By using the buildup characteristics of the radiophotoluminescence glass dosimeter(RPLGD), it is aimed to help the measurement of the accurate dose by measuring the radiation dose according to the time of the glass element. Five glass elements were arranged on the table and the source to image receptor distance(SID) was set to 100 cm for the build-up radiation dose measurement of the fluorescent glass dosimeter glass element(GD-352M). Radiation doses and saturation rates were measured over time according to irradiation time, with the tube voltage (30, 60, 90 kVp) and tube current (50, 100 mAs) Repeatability test was repeated ten times to measure the coefficient of variation.
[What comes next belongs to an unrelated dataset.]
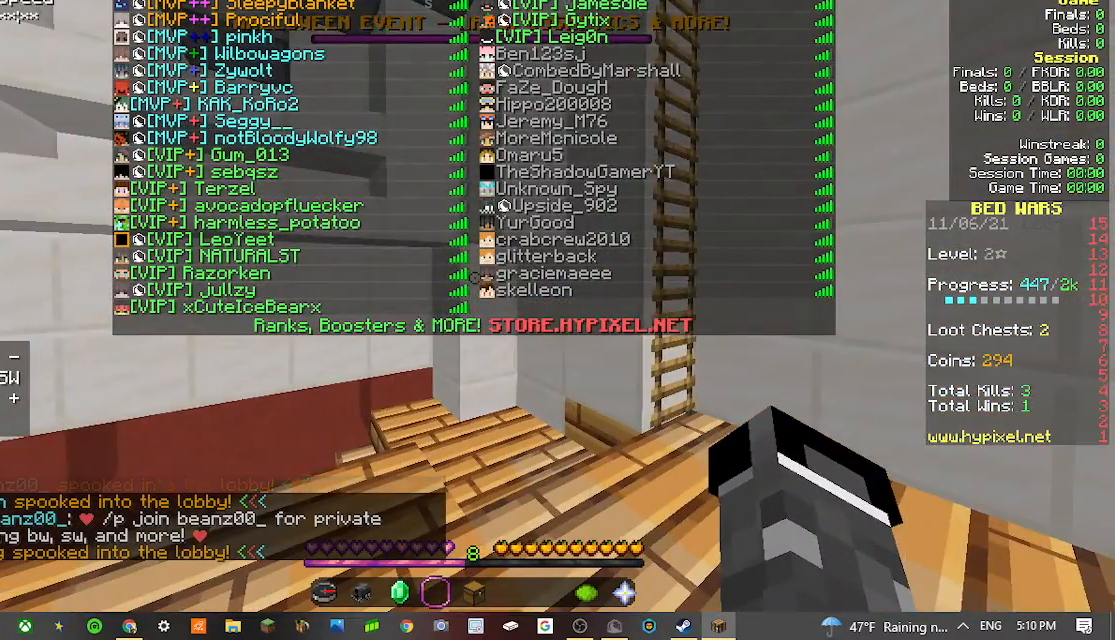
{"keys": [], "mouse": [], "events": []}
The radiation dose increased from 0.182 mGy to 12.902 mGy and the saturation rate increased from 58.3% with increasing exposure condition and time. The coefficient of variation of the glass elements of the fluorescent glass dosimeter was ranged from 0.2 to 0.77 according to the X - ray exposure conditions. X - ray exposure showed that the radiation dose and saturation rate were increased with buildup characteristics, and degeneration of glass elements was not observed. The reproducibility of the variation coefficient of the radiation generator was included within the error range and the reproducibility of the radiation dose was excellent.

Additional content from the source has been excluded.